The winners among retailers will be those who operate an almost “no line” policy. This means those who can address customers across the greatest number of needs situations. And they’ll shape these in such a way that it makes no difference to the customer whether the purchase is in the store or online.

Illustration 01: The purchasing process has changed, the channels are increasingly blurred
Illustration 01: The purchasing process has changed, the channels are increasingly blurred

The needs situation is the deciding factor

There is now greater focus on the customer’s needs than in the past, in combination with the respective needs situation. The core question here is whether you know the needs of your end customers.

Something else that sets today’s customer base apart is that they aren’t so easily forced into classic schemas like “personas”. It has become more hybrid. These days, one and the same customer acts very differently in different needs situations. And the particular needs situation strongly determines the choice of provider. Also important is the question of whether a customer is acting in a planned way or spontaneously.

Frequently, it’s one and the same customer who simply changes the channel or provider. And they do so depending on what best meets their needs at the time.

The provider must determine which mode between the two poles the customer finds themselves in: a direct unplanned need (where the tendency is to be less sensitive to price), or a rather more “planned” mode with a corresponding lead time.

Illustration 02: Customers have become more ready to switch. And these days, the needs situation determines the choice of provider
Illustration 02: Customers have become more ready to switch. And these days, the needs situation determines the choice of provider

The transformation of the customer is likewise evident in niches like online food retailing and purchasing behaviour.

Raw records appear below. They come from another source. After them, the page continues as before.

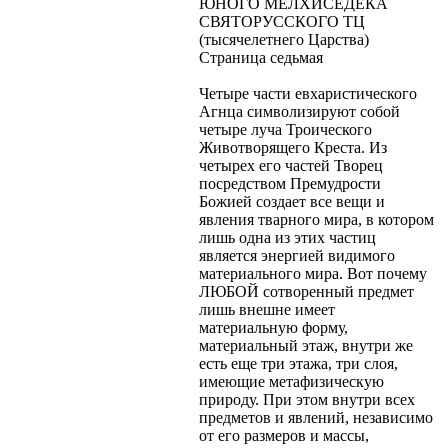
ЮНОГО МЕЛХИСЕДЕКА
СВЯТОРУССКОГО ТЦ
(тысячелетнего Царства)
Страница седьмая
Четыре части евхаристического
Агнца символизируют собой
четыре луча Троического
Животворящего Креста. Из
четырех его частей Творец
посредством Премудрости
Божией создает все вещи и
явления тварного мира, в котором
лишь одна из этих частиц
является энергией видимого
материального мира. Вот почему
ЛЮБОЙ сотворенный предмет
лишь внешне имеет
материальную форму,
материальный этаж, внутри же
есть еще три этажа, три слоя,
имеющие метафизическую
природу. При этом внутри всех
предметов и явлений, независимо
от его размеров и массы,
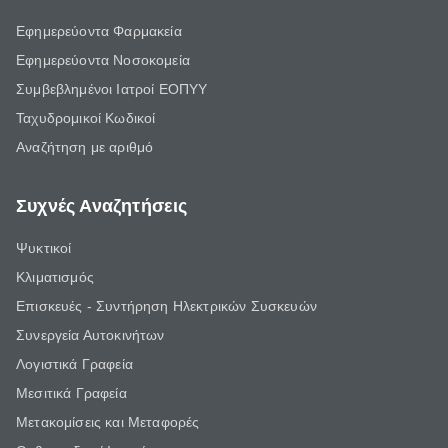
Εφημερεύοντα Φαρμακεία
Εφημερεύοντα Νοσοκομεία
Συμβεβλημένοι Ιατροί ΕΟΠΥΥ
Ταχυδρομικοί Κωδικοί
Αναζήτηση με αριθμό
Συχνές Αναζητήσεις
Ψυκτικοί
Κλιματισμός
Επισκευές - Συντήρηση Ηλεκτρικών Συσκευών
Συνεργεία Αυτοκινήτων
Λογιστικά Γραφεία
Μεσιτικά Γραφεία
Μετακομίσεις και Μεταφορές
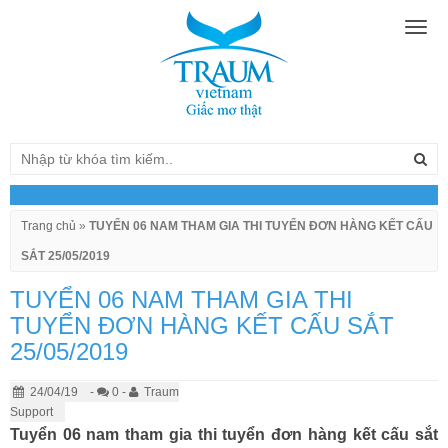
Togg
navig
Trang chủ
»
TUYỂN 06 NAM THAM GIA THI TUYỂN ĐƠN HÀNG KẾT CẤU
SẮT 25/05/2019
TUYỂN 06 NAM THAM GIA THI
TUYỂN ĐƠN HÀNG KẾT CẤU SẮT
25/05/2019
24/04/19
-
0 -
Traum
Support
Tuyển 06 nam tham gia thi tuyển đơn hàng kết cấu sắt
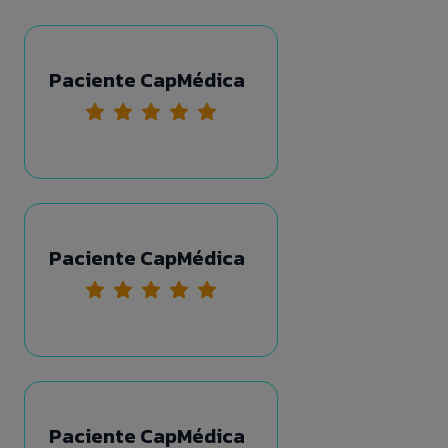
Paciente CapMédica
Paciente CapMédica
Paciente CapMédica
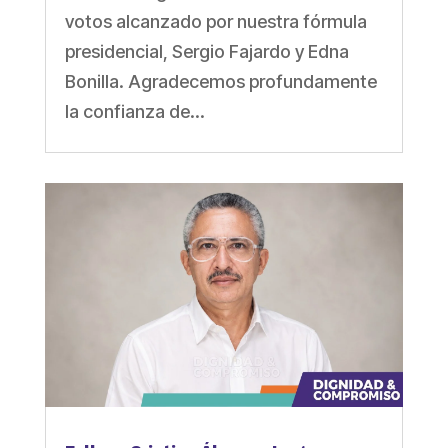
votos alcanzado por nuestra fórmula
presidencial, Sergio Fajardo y Edna
Bonilla. Agradecemos profundamente
la confianza de...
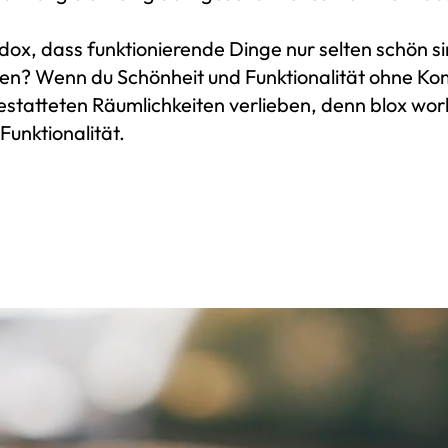
adox, dass funktionierende Dinge nur selten schön 
eren? Wenn du Schönheit und Funktionalität ohne K
gestatteten Räumlichkeiten verlieben, denn blox wor
Funktionalität.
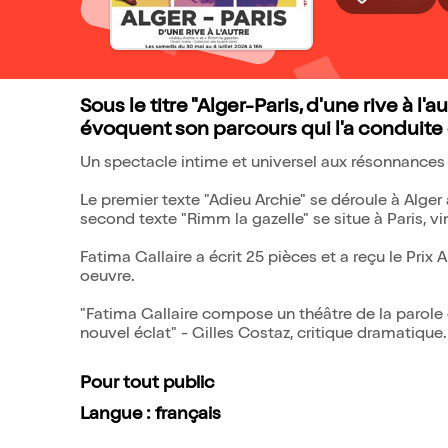
Sous le titre "Alger-Paris, d'une rive à l'
évoquent son parcours qui l'a conduite d
Un spectacle intime et universel aux résonnances 
Le premier texte "Adieu Archie" se déroule à Alger
second texte "Rimm la gazelle" se situe à Paris, vin
Fatima Gallaire a écrit 25 pièces et a reçu le Pri
oeuvre.
"Fatima Gallaire compose un théâtre de la parole
nouvel éclat" - Gilles Costaz, critique dramatique.
Pour tout public
Langue : français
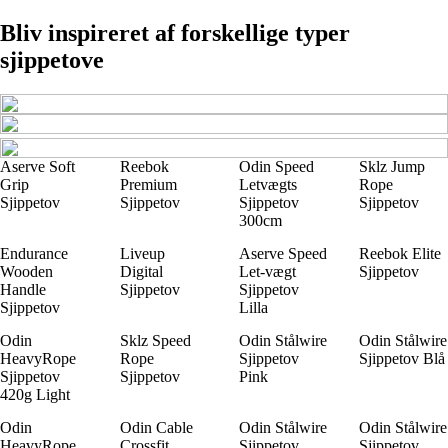
Bliv inspireret af forskellige typer
sjippetove
Aserve Soft
Reebok
Odin Speed
Sklz Jump
Grip
Premium
Letvægts
Rope
Sjippetov
Sjippetov
Sjippetov
Sjippetov
300cm
Endurance
Liveup
Aserve Speed
Reebok Elite
Wooden
Digital
Let-vægt
Sjippetov
Handle
Sjippetov
Sjippetov
Sjippetov
Lilla
Odin
Sklz Speed
Odin Stålwire
Odin Stålwire
HeavyRope
Rope
Sjippetov
Sjippetov Blå
Sjippetov
Sjippetov
Pink
420g Light
Odin
Odin Cable
Odin Stålwire
Odin Stålwire
HeavyRope
Crossfit
Sjippetov
Sjippetov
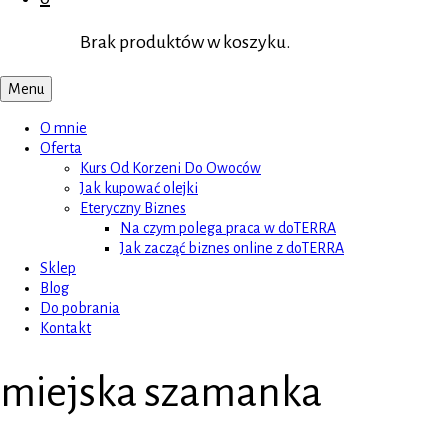
Brak produktów w koszyku.
Menu
O mnie
Oferta
Kurs Od Korzeni Do Owoców
Jak kupować olejki
Eteryczny Biznes
Na czym polega praca w doTERRA
Jak zacząć biznes online z doTERRA
Sklep
Blog
Do pobrania
Kontakt
miejska szamanka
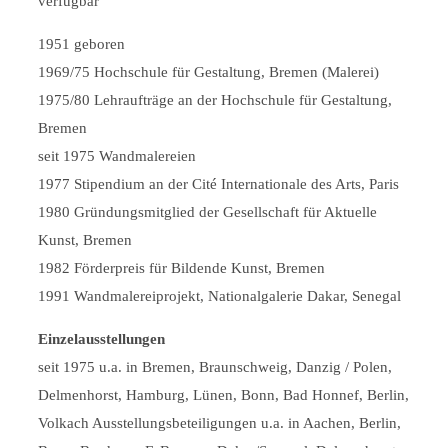
verfügbar
1951 geboren
1969/75 Hochschule für Gestaltung, Bremen (Malerei)
1975/80 Lehraufträge an der Hochschule für Gestaltung,
Bremen
seit 1975 Wandmalereien
1977 Stipendium an der Cité Internationale des Arts, Paris
1980 Gründungsmitglied der Gesellschaft für Aktuelle
Kunst, Bremen
1982 Förderpreis für Bildende Kunst, Bremen
1991 Wandmalereiprojekt, Nationalgalerie Dakar, Senegal
Einzelausstellungen
seit 1975 u.a. in Bremen, Braunschweig, Danzig / Polen,
Delmenhorst, Hamburg, Lünen, Bonn, Bad Honnef, Berlin,
Volkach Ausstellungsbeteiligungen u.a. in Aachen, Berlin,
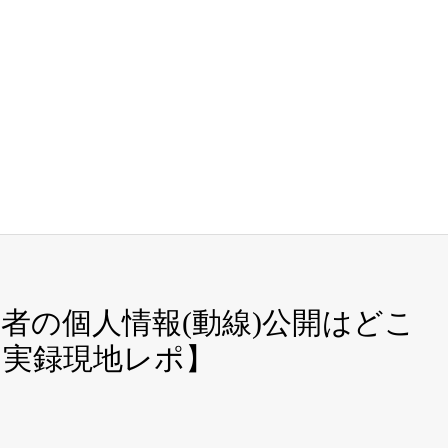
者の個人情報(動線)公開はどこ
【実録現地レポ】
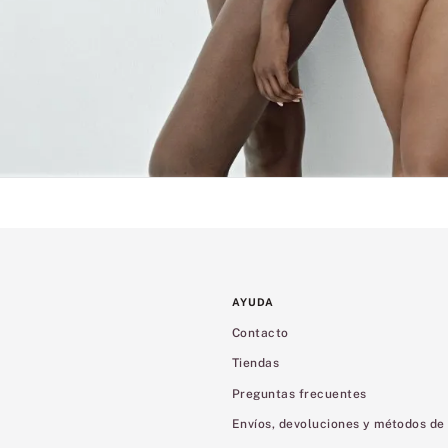
AYUDA
Contacto
Tiendas
Preguntas frecuentes
Envíos, devoluciones y métodos de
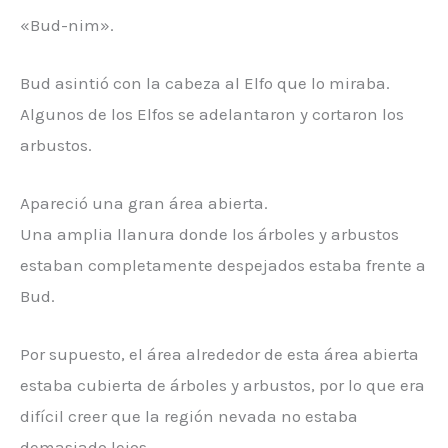
«Bud-nim».
Bud asintió con la cabeza al Elfo que lo miraba.
Algunos de los Elfos se adelantaron y cortaron los
arbustos.
Apareció una gran área abierta.
Una amplia llanura donde los árboles y arbustos
estaban completamente despejados estaba frente a
Bud.
Por supuesto, el área alrededor de esta área abierta
estaba cubierta de árboles y arbustos, por lo que era
difícil creer que la región nevada no estaba
demasiado lejos.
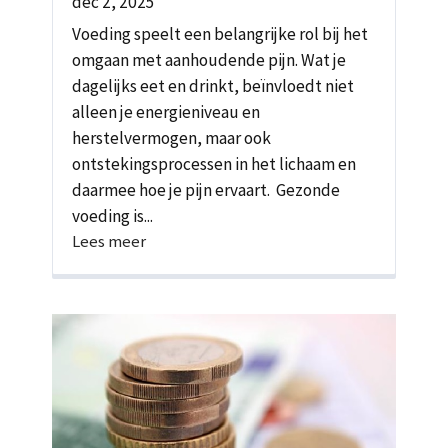
dec 2, 2025
Voeding speelt een belangrijke rol bij het
omgaan met aanhoudende pijn. Wat je
dagelijks eet en drinkt, beïnvloedt niet
alleen je energieniveau en
herstelvermogen, maar ook
ontstekingsprocessen in het lichaam en
daarmee hoe je pijn ervaart. Gezonde
voeding is...
Lees meer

Within just one decade, the requirements of consumers with regard to the expected service level from retailers has changed dramatically. Just a few years ago, the food industry was still characterized by one-stop shopping, with selection and experience within one superstore or shopping mall; today, convenience and home delivery have become the norm.

Of course, coronavirus and the new consumer requirement to avoid contact has contributed greatly to this transformation. And this in a market that even before coronavirus didn’t exactly shine with excess capacity. Quick commerce is one example that has seen a brisk influx since the first lockdown in the DACH region, precisely because consumers discovered it as a convenient fallback solution to the weekly e-food shop that wasn’t available.

Since mid-2020, new providers in the German-speaking region have also focused increasingly on new target groups with a different value proposition. It’s not about replacing the weekly shop but enhancing it easily and quickly when certain items are needed.

Illustration 03: Disruption is here! Customer needs and requirements are undergoing a transformation – food shopping as an example
Illustration 03: Disruption is here! Customer needs and requirements are undergoing a transformation – food shopping as an example

Instead of large shopping carts and one-stop shopping, new players are focusing on a broad but shallower range, highly focused on convenience, brand-name items, small shopping baskets and direct consumption needs.

The objective is to chip away the former weekly shop from classic e-food providers and to satisfy the immediate need in terms of convenience or emergency purchasing (for example, there’s no pasta sauce or bag of crisps for watching a TV series with friends). However, the third generation of e-food can be considered to be a further niche and not an outright new development.